Ringu ist ein edler Gruselfilm mit modernen Ideen und intelligenter Prämisse, der sich zu Beginn viel Zeit lässt, gegen Ende aber die richtigen Töne trifft. Vergleicht man ihn mit anderen Klassikern des J-Horrors, fällt er etwas ab.

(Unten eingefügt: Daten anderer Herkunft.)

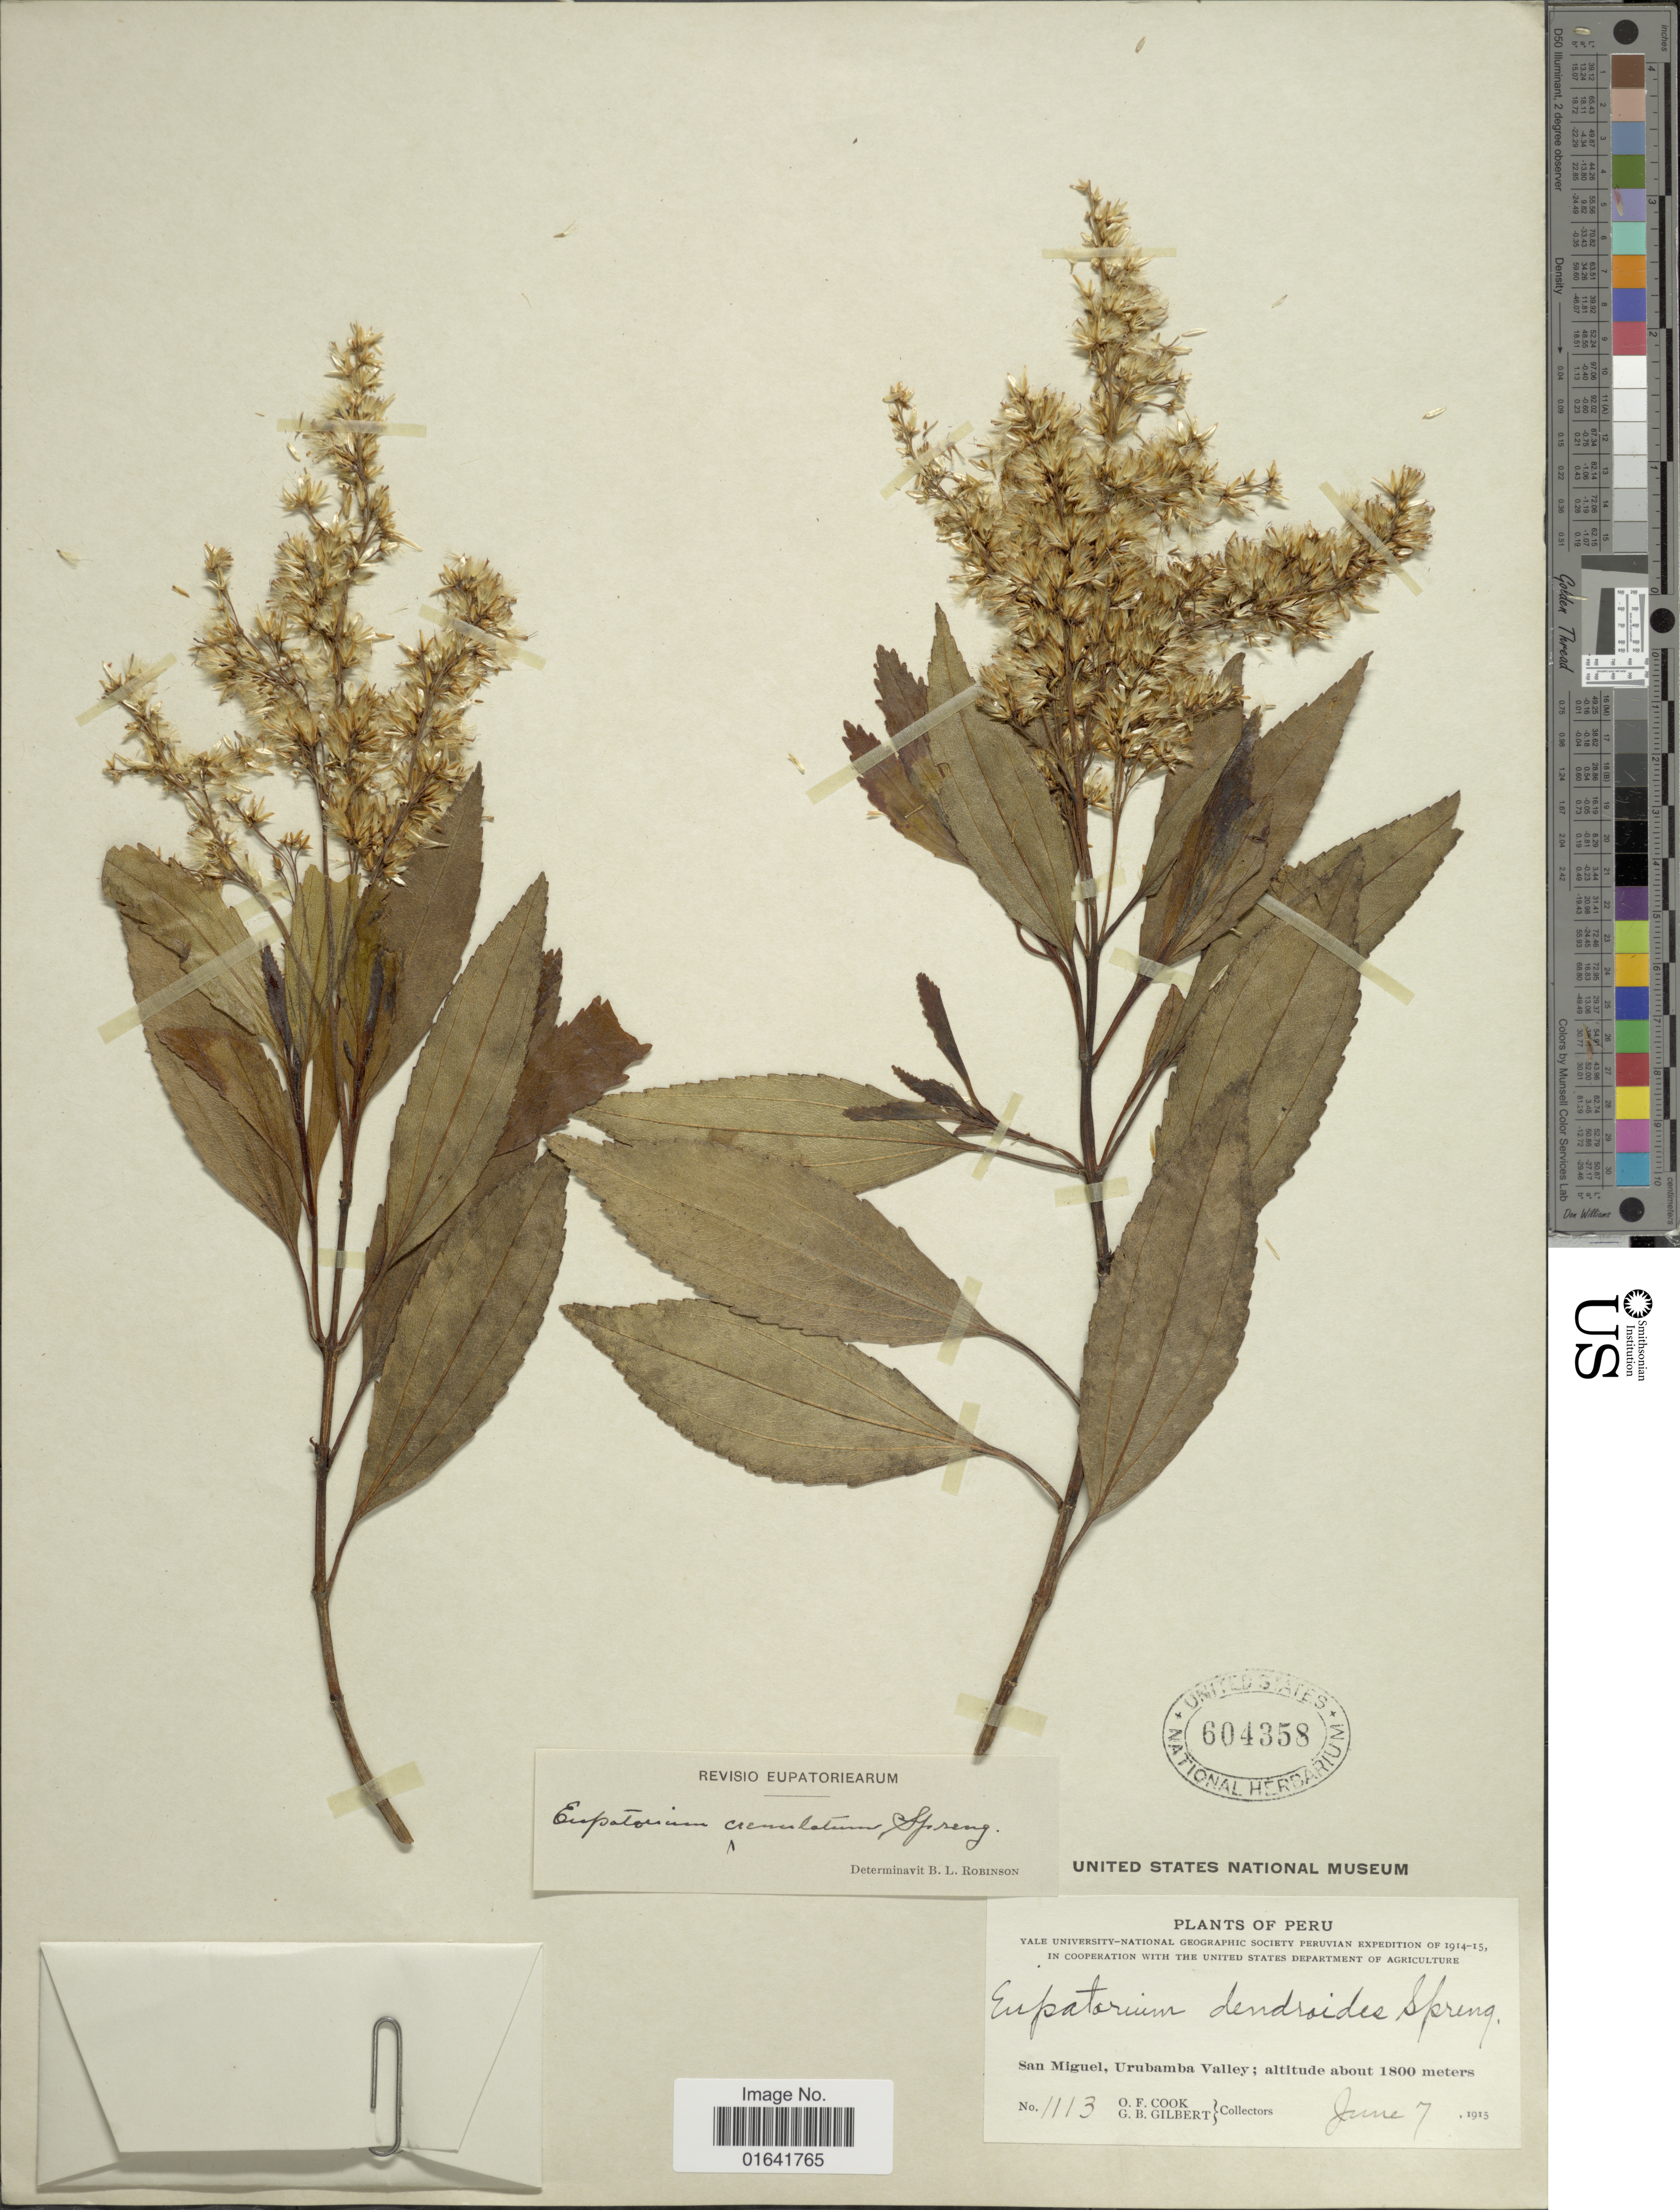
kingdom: Plantae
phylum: Tracheophyta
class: Magnoliopsida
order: Asterales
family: Asteraceae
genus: Raulinoreitzia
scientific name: Raulinoreitzia crenulata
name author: (Spreng.) R.M. King & H. Rob.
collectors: O. F. Cook & G. B. Gilbert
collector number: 1113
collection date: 1915-06-07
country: El Salvador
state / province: San Miguel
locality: Urubamba Valley.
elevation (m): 1800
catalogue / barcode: US 604358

Leider kann man Ringu kein Meisterwerk nennen: Zu abhängig ist Nakata von der einen Schlussszene, zu träge schreitet der Plot voran, zu blass wirkt die Hintergrund-Geschichte der Kassette, und zu überhastet ist der allerletzte Twist. Trotzdem eignet sich Ringu vorzüglich als Einstieg in die asiatische Welt des Grusels. Das Setting ist zugänglich, die Grundidee packend, das Mysterium fesselnd. Aber Achtung: Das Teil kann eine Röhrenfernseher-Phobie verursachen. Na ja, glücklicherweise gibt es davon nicht mehr allzu viele.